Concurrency Limiting¶
Rate limiting caps requests per time window. Concurrency limiting caps how many requests are being processed at the same time for a key — for example, "at most 5 simultaneous exports per user". It's the right tool for protecting expensive, long-running endpoints from pile-ups.
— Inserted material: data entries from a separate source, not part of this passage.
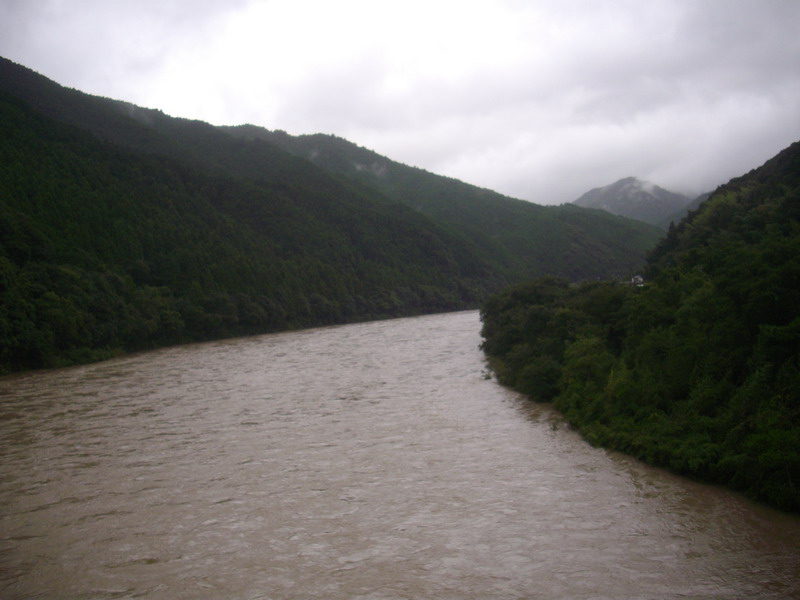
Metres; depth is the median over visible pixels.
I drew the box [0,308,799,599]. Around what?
river
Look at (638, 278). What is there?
building
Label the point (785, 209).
hill
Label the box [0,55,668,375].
mountain
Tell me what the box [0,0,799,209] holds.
sky
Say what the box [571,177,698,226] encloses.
mountain
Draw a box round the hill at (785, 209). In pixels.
[481,138,799,516]
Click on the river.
(285, 357)
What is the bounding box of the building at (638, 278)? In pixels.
[630,274,644,285]

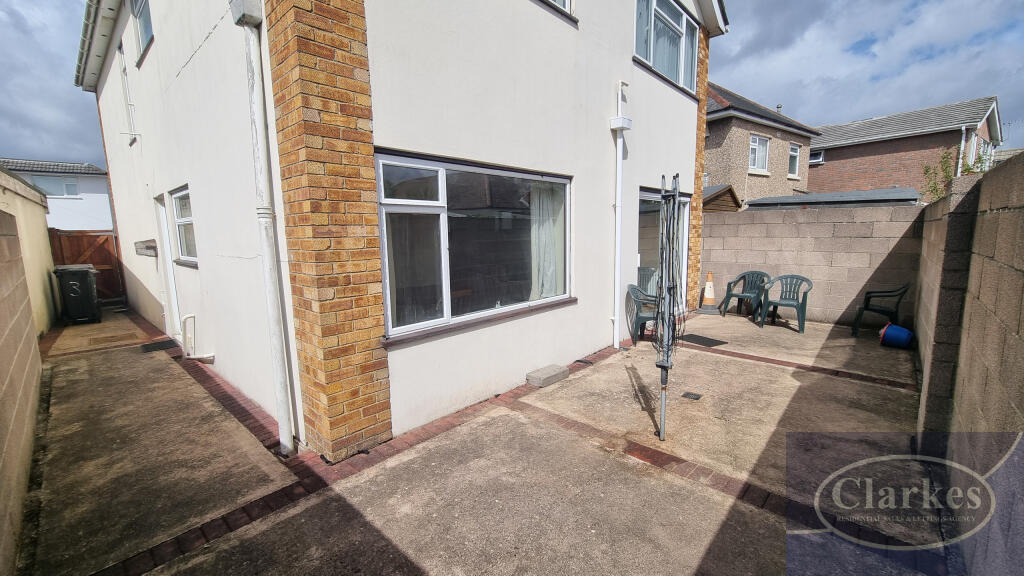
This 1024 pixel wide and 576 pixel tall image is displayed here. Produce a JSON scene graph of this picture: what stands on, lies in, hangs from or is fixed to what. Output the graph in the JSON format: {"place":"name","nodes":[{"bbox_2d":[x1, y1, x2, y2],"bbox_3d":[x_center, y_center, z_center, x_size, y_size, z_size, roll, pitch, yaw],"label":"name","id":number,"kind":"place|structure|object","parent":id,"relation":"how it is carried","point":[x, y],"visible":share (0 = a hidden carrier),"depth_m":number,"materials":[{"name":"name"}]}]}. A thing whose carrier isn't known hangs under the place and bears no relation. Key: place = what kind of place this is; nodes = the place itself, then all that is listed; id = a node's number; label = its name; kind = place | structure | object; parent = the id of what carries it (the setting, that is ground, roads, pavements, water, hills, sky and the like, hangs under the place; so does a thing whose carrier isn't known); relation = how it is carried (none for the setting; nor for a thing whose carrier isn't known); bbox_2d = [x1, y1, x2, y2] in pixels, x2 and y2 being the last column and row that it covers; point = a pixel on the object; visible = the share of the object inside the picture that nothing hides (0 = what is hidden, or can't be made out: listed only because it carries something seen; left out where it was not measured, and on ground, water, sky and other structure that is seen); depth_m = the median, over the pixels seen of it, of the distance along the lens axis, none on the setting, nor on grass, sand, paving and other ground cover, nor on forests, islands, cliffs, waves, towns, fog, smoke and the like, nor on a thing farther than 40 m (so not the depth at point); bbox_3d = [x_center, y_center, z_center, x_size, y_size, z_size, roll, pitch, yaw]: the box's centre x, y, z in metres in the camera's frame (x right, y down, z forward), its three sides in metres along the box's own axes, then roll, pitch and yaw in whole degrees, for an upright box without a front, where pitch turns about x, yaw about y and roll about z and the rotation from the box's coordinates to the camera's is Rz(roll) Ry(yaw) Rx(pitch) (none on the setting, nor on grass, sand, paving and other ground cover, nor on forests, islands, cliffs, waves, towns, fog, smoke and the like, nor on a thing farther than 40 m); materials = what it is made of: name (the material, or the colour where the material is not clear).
{"place":"outdoors","nodes":[
{"label":"outdoors","id":0,"kind":"place"},
{"bbox_2d":[0,167,51,573],"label":"wall","id":1,"kind":"structure","parent":0,"point":[26,309],"depth_m":2.88,"materials":[{"name":"beige concrete"}]},
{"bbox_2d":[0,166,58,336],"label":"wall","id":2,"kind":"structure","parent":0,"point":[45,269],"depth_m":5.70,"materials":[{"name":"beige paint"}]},
{"bbox_2d":[1,157,112,232],"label":"white house","id":3,"kind":"structure","parent":0,"point":[73,211],"depth_m":17.91,"materials":[{"name":"white paint"}]},
{"bbox_2d":[28,175,78,196],"bbox_3d":[-19.286,-4.269,16.091,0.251,0.930,1.700,7,12,43],"label":"window","id":4,"kind":"structure","parent":3,"relation":"in","point":[36,181],"depth_m":16.18,"materials":[{"name":"glass"}]},
{"bbox_2d":[71,0,719,454],"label":"white house","id":5,"kind":"structure","parent":0,"point":[162,48],"depth_m":3.72,"materials":[{"name":"white paint"}]},
{"bbox_2d":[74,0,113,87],"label":"gutter","id":6,"kind":"object","parent":5,"relation":"attached to","point":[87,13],"visible":0.83,"depth_m":6.21,"materials":[{"name":"plastic"}]},
{"bbox_2d":[117,40,136,142],"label":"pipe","id":7,"kind":"structure","parent":5,"relation":"in","point":[124,72],"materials":[{"name":"white plastic"}]},
{"bbox_2d":[131,0,153,63],"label":"upper window","id":8,"kind":"structure","parent":5,"relation":"in","point":[147,26],"depth_m":5.12,"materials":[{"name":"glass"}]},
{"bbox_2d":[134,239,157,257],"bbox_3d":[-5.592,-0.605,5.908,0.587,0.242,0.205,7,12,43],"label":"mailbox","id":9,"kind":"object","parent":5,"relation":"attached to","point":[141,242],"visible":0.98,"depth_m":5.81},
{"bbox_2d":[153,191,181,341],"bbox_3d":[-4.992,-0.246,5.674,1.018,2.159,0.205,7,12,43],"label":"door","id":10,"kind":"structure","parent":5,"relation":"in","point":[173,298],"depth_m":5.71,"materials":[{"name":"white plastic"}]},
{"bbox_2d":[170,186,197,266],"bbox_3d":[-3.979,-0.761,4.735,1.181,1.034,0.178,7,12,43],"label":"window","id":11,"kind":"structure","parent":5,"relation":"in","point":[180,207],"depth_m":4.88,"materials":[{"name":"glass"}]},
{"bbox_2d":[182,313,214,362],"bbox_3d":[-4.095,0.664,4.995,0.364,0.608,0.230,7,12,43],"label":"pipe","id":12,"kind":"object","parent":5,"relation":"attached to","point":[212,355],"visible":0.99,"depth_m":4.98,"materials":[{"name":"white plastic"}]},
{"bbox_2d":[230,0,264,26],"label":"rainwater hopper","id":13,"kind":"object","parent":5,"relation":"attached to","point":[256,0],"visible":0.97,"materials":[{"name":"white plastic"}]},
{"bbox_2d":[234,1,295,460],"bbox_3d":[-1.737,-0.450,2.775,0.278,3.484,0.180,7,12,43],"label":"drainpipe","id":14,"kind":"object","parent":5,"relation":"attached to","point":[289,443],"visible":0.97,"depth_m":2.75,"materials":[{"name":"white plastic"}]},
{"bbox_2d":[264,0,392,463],"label":"brick pillar","id":15,"kind":"structure","parent":5,"relation":"attached to","point":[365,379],"depth_m":2.65,"materials":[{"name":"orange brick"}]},
{"bbox_2d":[375,149,572,343],"bbox_3d":[-0.190,-0.451,3.729,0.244,1.620,2.406,7,12,43],"label":"large window","id":16,"kind":"structure","parent":5,"relation":"in","point":[567,282],"depth_m":3.50,"materials":[{"name":"glass"}]},
{"bbox_2d":[529,181,564,298],"bbox_3d":[0.400,-0.544,4.395,0.130,1.349,0.775,7,12,43],"label":"curtain","id":17,"kind":"object","parent":16,"relation":"in","point":[543,231],"visible":0.47,"depth_m":4.34,"materials":[{"name":"white fabric"}]},
{"bbox_2d":[541,0,573,18],"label":"upper window","id":18,"kind":"structure","parent":5,"relation":"in","point":[567,0],"depth_m":3.97,"materials":[{"name":"white plastic"}]},
{"bbox_2d":[611,80,628,349],"bbox_3d":[1.448,-0.951,5.214,0.248,3.682,0.282,7,12,43],"label":"drainpipe","id":19,"kind":"object","parent":5,"relation":"attached to","point":[619,99],"visible":0.98,"depth_m":5.21,"materials":[{"name":"white plastic"}]},
{"bbox_2d":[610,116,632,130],"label":"rainwater hopper","id":20,"kind":"object","parent":5,"relation":"attached to","point":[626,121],"visible":0.97,"depth_m":4.74,"materials":[{"name":"white plastic"}]},
{"bbox_2d":[637,183,689,307],"bbox_3d":[2.402,-0.476,6.457,0.203,2.337,2.268,7,12,43],"label":"glass door","id":21,"kind":"structure","parent":5,"relation":"in","point":[652,196],"depth_m":6.33,"materials":[{"name":"glass"}]},
{"bbox_2d":[633,0,698,93],"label":"upper window","id":22,"kind":"structure","parent":5,"relation":"in","point":[682,72],"depth_m":5.74,"materials":[{"name":"glass"}]},
{"bbox_2d":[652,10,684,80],"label":"curtain","id":23,"kind":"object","parent":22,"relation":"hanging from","point":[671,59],"visible":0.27,"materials":[{"name":"white fabric"}]},
{"bbox_2d":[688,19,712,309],"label":"brick pillar","id":24,"kind":"structure","parent":5,"relation":"attached to","point":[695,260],"depth_m":7.21,"materials":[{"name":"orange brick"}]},
{"bbox_2d":[15,302,957,575],"label":"concrete patio","id":25,"kind":"structure","parent":0,"point":[841,383],"materials":[{"name":"grey concrete"}]},
{"bbox_2d":[52,263,101,324],"bbox_3d":[-8.301,0.123,7.434,0.713,1.086,0.630,7,12,43],"label":"wheelie bin","id":26,"kind":"object","parent":25,"relation":"on","point":[76,288],"visible":0.97,"depth_m":7.22,"materials":[{"name":"black plastic"}]},
{"bbox_2d":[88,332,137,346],"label":"manhole cover","id":27,"kind":"object","parent":25,"relation":"in","point":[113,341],"visible":0.98,"depth_m":6.15,"materials":[{"name":"brown"}]},
{"bbox_2d":[139,339,176,352],"bbox_3d":[-5.300,0.874,5.763,0.653,0.019,0.423,7,12,43],"label":"doormat","id":28,"kind":"object","parent":25,"relation":"on","point":[165,344],"visible":0.95,"depth_m":5.72,"materials":[{"name":"black rubber"}]},
{"bbox_2d":[525,364,569,387],"bbox_3d":[0.399,0.980,4.334,0.259,0.117,0.470,7,12,43],"label":"concrete block","id":29,"kind":"object","parent":25,"relation":"on","point":[556,373],"visible":0.99,"depth_m":4.23,"materials":[{"name":"grey concrete"}]},
{"bbox_2d":[627,283,659,343],"bbox_3d":[2.023,0.381,5.647,0.612,0.856,0.648,4,10,28],"label":"plastic chair","id":30,"kind":"object","parent":25,"relation":"on","point":[639,317],"visible":0.61,"depth_m":5.52,"materials":[{"name":"plastic"}]},
{"bbox_2d":[653,176,682,439],"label":"rotary clothesline","id":31,"kind":"object","parent":25,"relation":"on","point":[674,218],"visible":0.98,"depth_m":2.95,"materials":[{"name":"metal"}]},
{"bbox_2d":[681,391,701,399],"bbox_3d":[1.794,1.087,3.850,0.172,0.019,0.165,7,12,43],"label":"drain cover","id":32,"kind":"object","parent":25,"relation":"in","point":[684,395],"visible":0.97,"depth_m":3.84,"materials":[{"name":"black metal"}]},
{"bbox_2d":[677,333,727,347],"bbox_3d":[2.796,0.783,5.796,0.644,0.018,0.565,7,12,43],"label":"doormat","id":33,"kind":"object","parent":25,"relation":"on","point":[717,341],"visible":0.92,"depth_m":5.72,"materials":[{"name":"black rubber"}]},
{"bbox_2d":[698,271,717,313],"bbox_3d":[3.955,0.076,7.700,0.380,0.825,0.388,3,9,22],"label":"traffic cone","id":34,"kind":"object","parent":25,"relation":"on","point":[710,295],"visible":0.99,"depth_m":7.65,"materials":[{"name":"orange plastic"}]},
{"bbox_2d":[720,270,770,319],"bbox_3d":[4.372,0.143,7.135,0.665,0.879,0.667,-6,10,-33],"label":"plastic chair","id":35,"kind":"object","parent":25,"relation":"on","point":[745,277],"visible":0.94,"depth_m":7.14,"materials":[{"name":"plastic"}]},
{"bbox_2d":[759,274,813,332],"bbox_3d":[4.568,0.258,6.378,0.648,0.863,0.635,5,10,31],"label":"plastic chair","id":36,"kind":"object","parent":25,"relation":"on","point":[786,291],"visible":0.99,"depth_m":6.39,"materials":[{"name":"plastic"}]},
{"bbox_2d":[852,284,909,338],"bbox_3d":[5.615,0.334,5.851,0.607,0.842,0.626,7,12,43],"label":"plastic chair","id":37,"kind":"object","parent":25,"relation":"on","point":[867,306],"visible":0.84,"depth_m":5.76,"materials":[{"name":"plastic"}]},
{"bbox_2d":[879,323,913,348],"bbox_3d":[5.371,0.676,5.407,0.395,0.304,0.368,7,12,43],"label":"blue bucket","id":38,"kind":"object","parent":25,"relation":"on","point":[895,333],"visible":0.92,"depth_m":5.29,"materials":[{"name":"blue plastic"}]},
{"bbox_2d":[0,0,1022,165],"label":"sky","id":39,"kind":"structure","parent":0,"point":[41,30],"materials":[{"name":"blue"}]},
{"bbox_2d":[701,81,819,205],"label":"neighbouring house","id":40,"kind":"structure","parent":0,"point":[717,174],"depth_m":15.47,"materials":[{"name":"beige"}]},
{"bbox_2d":[748,134,769,172],"bbox_3d":[9.223,-5.037,14.395,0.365,1.468,1.336,7,12,43],"label":"window","id":41,"kind":"structure","parent":40,"relation":"in","point":[756,139],"depth_m":14.53,"materials":[{"name":"white plastic"}]},
{"bbox_2d":[787,143,799,178],"bbox_3d":[11.437,-5.169,15.673,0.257,1.476,0.882,7,12,43],"label":"window","id":42,"kind":"structure","parent":40,"relation":"in","point":[793,152],"depth_m":15.80,"materials":[{"name":"white plastic"}]},
{"bbox_2d":[700,201,924,326],"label":"block wall","id":43,"kind":"structure","parent":0,"point":[728,220],"depth_m":6.78,"materials":[{"name":"grey concrete"}]},
{"bbox_2d":[806,96,1004,195],"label":"brick house","id":44,"kind":"structure","parent":0,"point":[815,152],"depth_m":18.28,"materials":[{"name":"brick"}]},
{"bbox_2d":[809,149,824,164],"bbox_3d":[14.233,-6.124,18.165,0.797,0.738,0.381,7,12,43],"label":"window","id":45,"kind":"structure","parent":44,"relation":"in","point":[821,160],"depth_m":18.05,"materials":[{"name":"white plastic"}]},
{"bbox_2d":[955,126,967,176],"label":"drainpipe","id":46,"kind":"object","parent":44,"relation":"attached to","point":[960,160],"visible":0.61,"depth_m":14.29,"materials":[{"name":"white plastic"}]},
{"bbox_2d":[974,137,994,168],"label":"window","id":47,"kind":"structure","parent":44,"relation":"in","point":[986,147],"depth_m":16.00,"materials":[{"name":"white plastic"}]},
{"bbox_2d":[915,146,1023,575],"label":"block wall","id":48,"kind":"structure","parent":0,"point":[1004,262],"depth_m":1.99,"materials":[{"name":"grey concrete"}]},
{"label":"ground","id":49,"kind":"structure","parent":0},
{"bbox_2d":[48,228,125,301],"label":"wooden gate","id":50,"kind":"structure","parent":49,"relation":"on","point":[102,269],"depth_m":9.88,"materials":[{"name":"brown wood"}]},
{"bbox_2d":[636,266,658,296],"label":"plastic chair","id":51,"kind":"object","parent":49,"relation":"on","point":[643,286],"visible":0.47,"depth_m":6.97,"materials":[{"name":"grey plastic"}]},
{"bbox_2d":[701,184,741,212],"bbox_3d":[5.443,-1.737,12.133,2.525,2.810,2.646,7,12,43],"label":"wooden shed","id":52,"kind":"structure","parent":49,"relation":"on","point":[726,191],"depth_m":11.17,"materials":[{"name":"brown wood"}]},
{"bbox_2d":[745,187,921,208],"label":"shed roof","id":53,"kind":"structure","parent":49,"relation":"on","point":[760,202],"depth_m":8.75,"materials":[{"name":"grey metal"}]},
{"bbox_2d":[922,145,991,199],"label":"climbing plant","id":54,"kind":"object","parent":49,"relation":"on","point":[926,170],"visible":0.32,"depth_m":8.87,"materials":[{"name":"green plant"}]}
]}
from django_smart_ratelimit import concurrency_limit
@concurrency_limit(key="user", max_concurrent=5)
def export_view(request):
... # at most 5 of these run concurrently per user
When the limit is reached, additional requests get a 429 until an in-flight
request finishes and frees a slot.
How it works¶
Each in-flight request takes a slot from an atomic semaphore (a Redis sorted
set, or the in-memory backend) on entry and releases it on exit. If a request
crashes before releasing, its slot is reclaimed after ttl seconds, so the
limiter self-heals rather than deadlocking.
Arguments¶
| Argument | Default | Description |
|---|---|---|
key |
— | Concurrency key. Resolves exactly like @rate_limit's key: "ip", "user", a template such as "user:{user.id}", or a callable. |
max_concurrent |
— | Maximum requests allowed in flight at once. |
ttl |
60 |
Seconds after which a held slot is assumed leaked and reclaimed. Set it above your longest expected request duration. |
backend |
None |
Backend name override (defaults to the configured backend). |
block |
True |
When True, an over-capacity request gets a 429. When False, it runs anyway without holding a slot. |
response_callback |
None |
Optional (request) -> HttpResponse for the over-capacity response. |
Examples¶
# Per-IP cap on a heavy report endpoint, with a generous hold time.
@concurrency_limit(key="ip", max_concurrent=3, ttl=300)
def report(request):
...
# A callable key, and observe-only mode (never blocks, just frees slots).
@concurrency_limit(key=lambda r: f"team:{r.user.team_id}", max_concurrent=10, block=False)
def bulk_import(request):
...
# Async views are supported too.
@concurrency_limit(key="user", max_concurrent=2)
async def async_export(request):
...
Backends¶
Concurrency limiting needs a backend with semaphore support:
- Redis (recommended for production) — atomic and shared across processes and hosts. Use this for any multi-process / multi-host deployment.
- Memory — works in a single process; fine for development. (It is not shared across processes, so it does not enforce a global limit in a multi-worker deployment.)
Other backends raise ImproperlyConfigured when a concurrency-limited view is
called. This is independent of RATELIMIT_BACKEND for rate limiting — you can
pass backend="redis" to @concurrency_limit specifically.